His store, at 685 Manhattan, was padlocked for most of the winter and late fall, the phone disconnected. Customers and neighbors feared that he had died.
“I just didn’t feel like coming,” Mr. Feller said.
Mr. Feller also did not feel like paying the rent, which remained $1,600 a month for years, and so he was asked to leave. After his wife, Selma, died of cancer in 2007, he withdrew and grew frail, his family said.
His daughter, Debra Mintz, 59, has been overseeing the final sales, the last of which will be on Saturday.
“I think he was running away from it, and now he’s O.K. with it,” said Ms. Mintz, an art teacher at Fiorello H. LaGuardia High School of Music and Art and Performing Arts. “He’s been up and down a lot. He sees it all connected, coming at the end of his life.”
For the past two Saturdays, Mr. Feller has been in his glory, and also in despair, alternately regaling friends and scolding customers as he prepared to pack up his life. He talked of being an artist before becoming a furrier, of being a proud Jew and a friend to young artists. He tried not to think about what was next.
“You do what comes up, day by day,” he said with a shrug.
Todd Eaton, of Williamsburg, bought two of Mr. Feller’s self-portraits in colored magic marker for $20 each. “It’s a shame, everything in Greenpoint is turning into cafes or vintage stores,” Mr. Eaton, 41, said. “It’s nice to see an older generation.”
Mr. Feller said he took the store over from an uncle in the 1950s; a yellowed certificate of ownership dating back to 1953 hangs on the wall. His father, who immigrated from Ukraine and had a fur store in Astoria, Queens, taught Mr. Feller the business.
After serving in the military during World War II, when he designed Army posters warning soldiers about syphilis, Mr. Feller attended the École des Beaux-Arts in Paris, and then took classes at the Art Students League in New York. After he married Selma, she gave him $900 from her job as a typist in Manhattan to buy the business.
The couple sewed and hammered the furs, and Mr. Feller painted in his off hours. Only his two most prized artworks remain in the store: an impressionist-style painting done by his mother, Anna, and an oil portrait he did of his wife.

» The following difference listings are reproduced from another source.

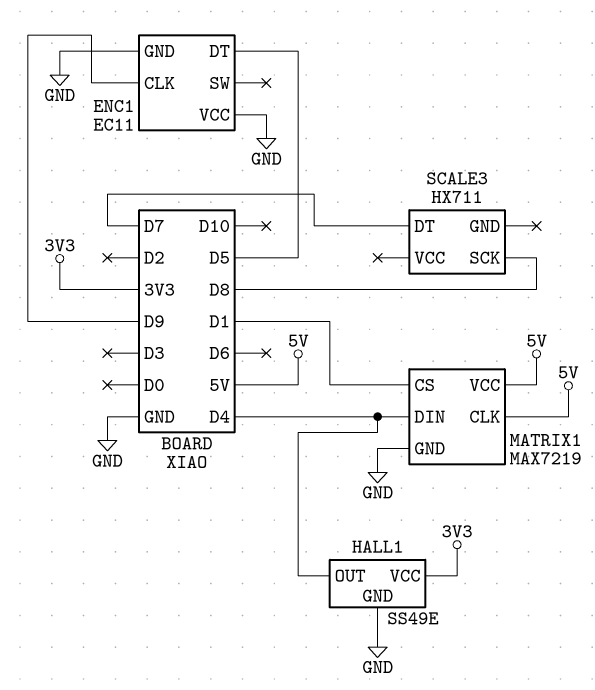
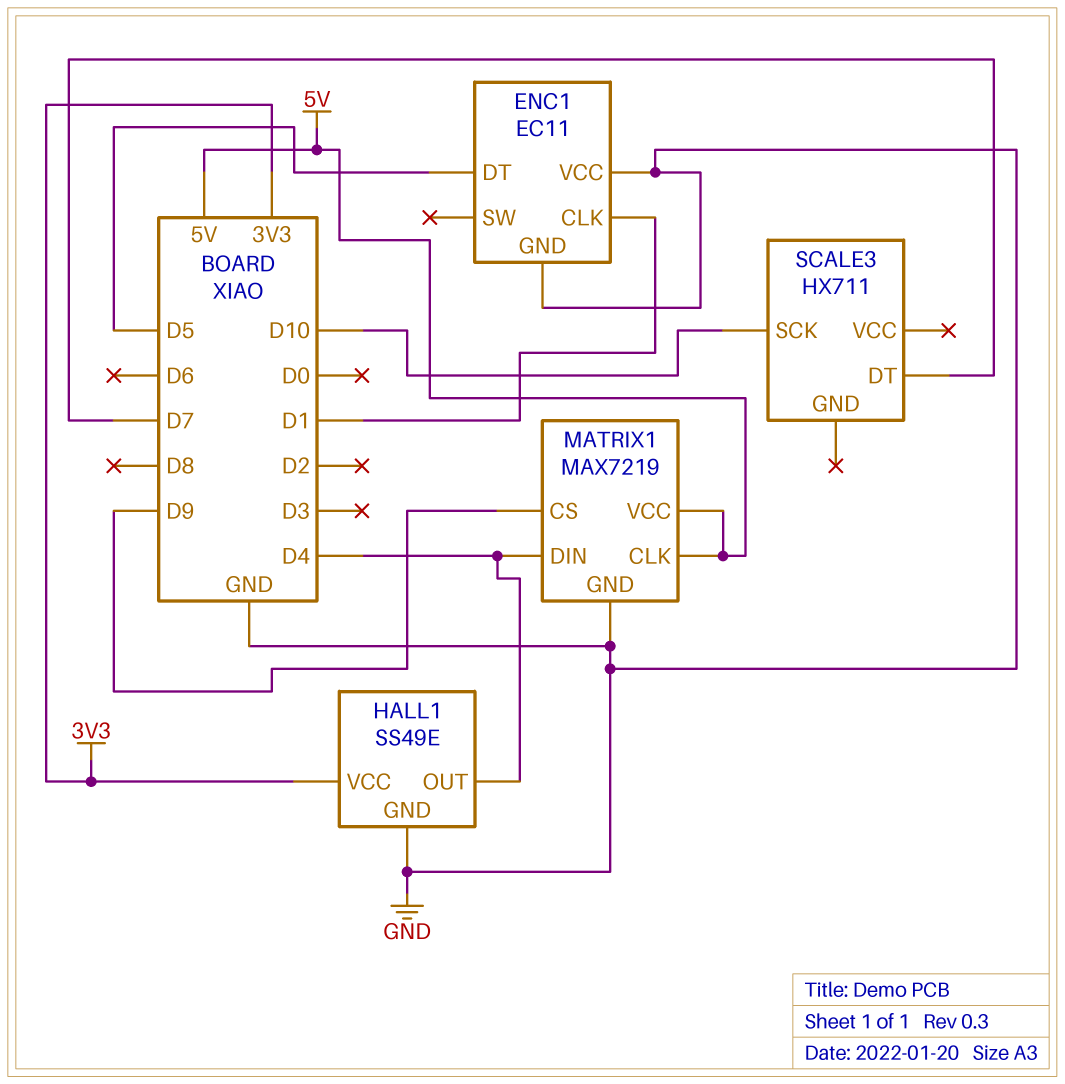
ENC1 pin CLK: D9 -> D1
MATRIX1 pin CS: D1 -> D9
SCALE3 pin SCK: D8 -> D10

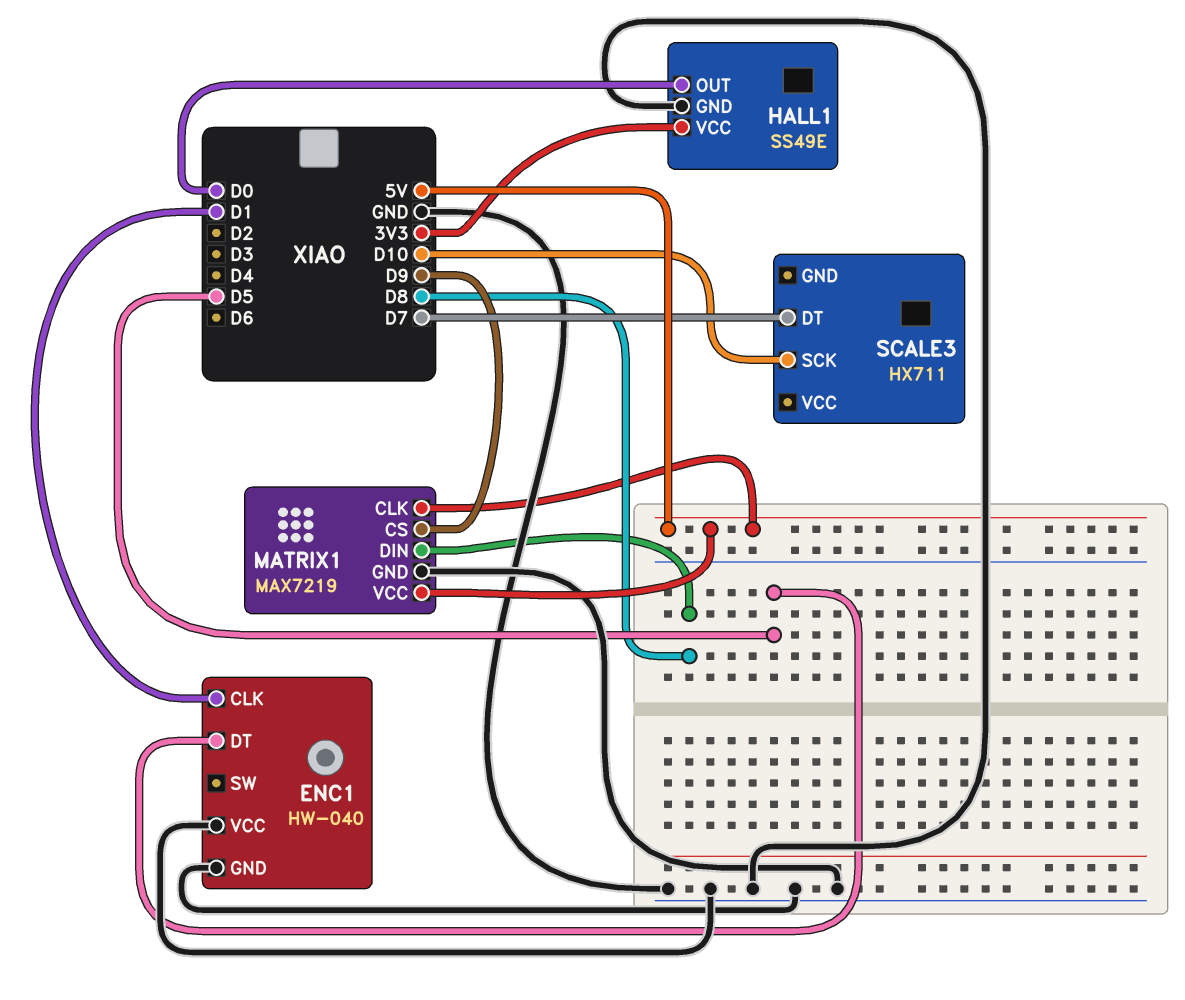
ENC1: EC11 -> HW-040
HALL1 pin OUT: D4 -> D0
MATRIX1 pin DIN: D4 -> D8

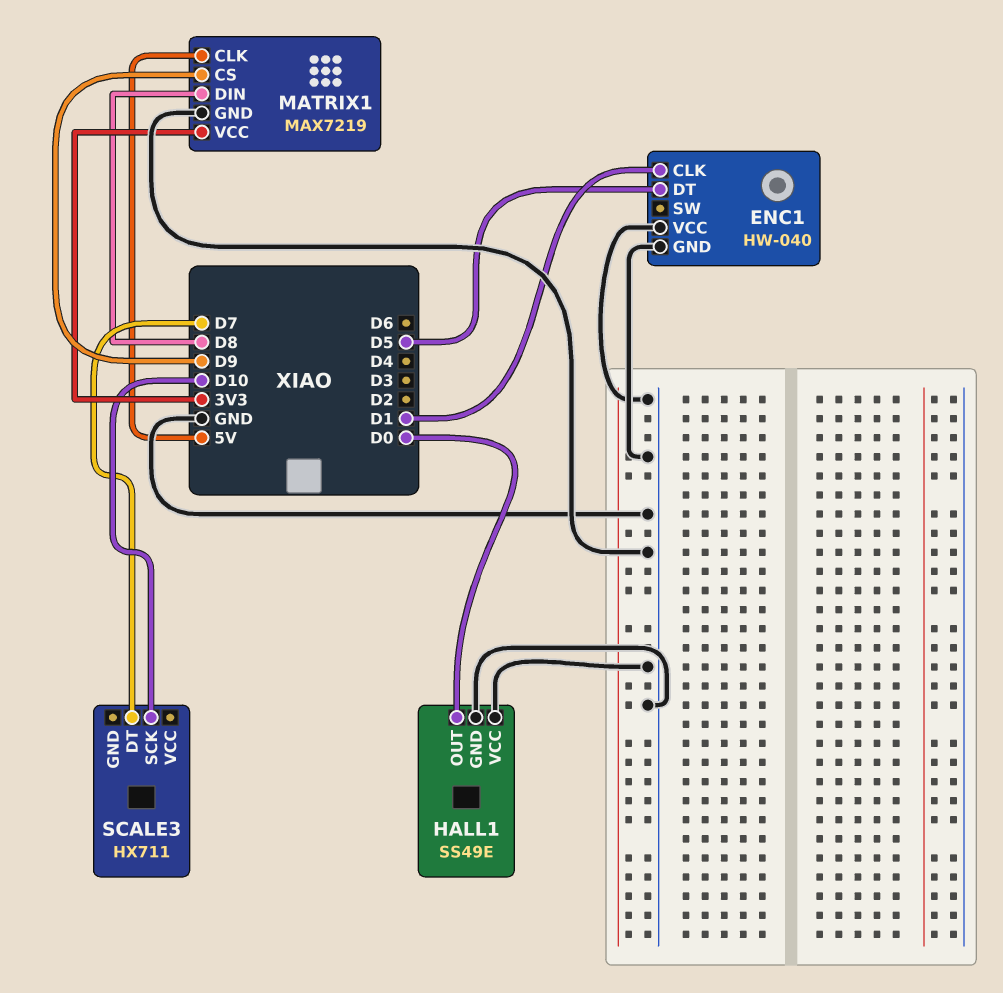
HALL1 pin VCC: 3V3 -> GND
MATRIX1 pin VCC: 5V -> 3V3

Ninety-seven other canvases he painted from 1947 to 2008 are now stacked in the Greenpoint bedroom of Jennifer Nielsen, 31, an artist from Columbus, Ohio. She said that she would like to organize an exhibition but that she had been occupied the last two years on a documentary film about Mr. Feller.
He and Ms. Nielsen became close friends after his wife died, and Ms. Nielsen even accompanied him on one of his many summer visits to Indian reservations to trade furs for jewelry. “I was drawn to him as a mentor, someone dedicated to his work,” Ms. Nielsen said, taking a break from filming at the store. “It just so happened we both needed a friend in that way. We would talk and draw each other’s portraits.”
But Mr. Feller never sold his Kandinsky-like canvases to major New York museums, though he has a tin full of rejection letters to prove his effort.
“People pay money for fur,” he said. “They don’t like to pay money for art.”
Lately, nobody was paying for furs, either, but he refused to talk finances. “This is about art,” he yelled, “not business!”
Minutes later, Slawomir Kurzyna, who bought the building in September, came by to try to collect months of rent. Instead, after haggling, Mr. Kurzyna left unsatisfied, without any money, but with a 20-year-old blond mink coat for his wife, Alina.
Ms. Lettieri, of Williamsburg, was about to pay Mr. Feller with a check for the silver fox she had stored since 2009. But he insisted on cash, as a faded sign on the wall demanded.
“You need to do it today!” Mr. Feller shouted, before she left to get the money.
“It is an end of an era,” she said, closing the door behind her.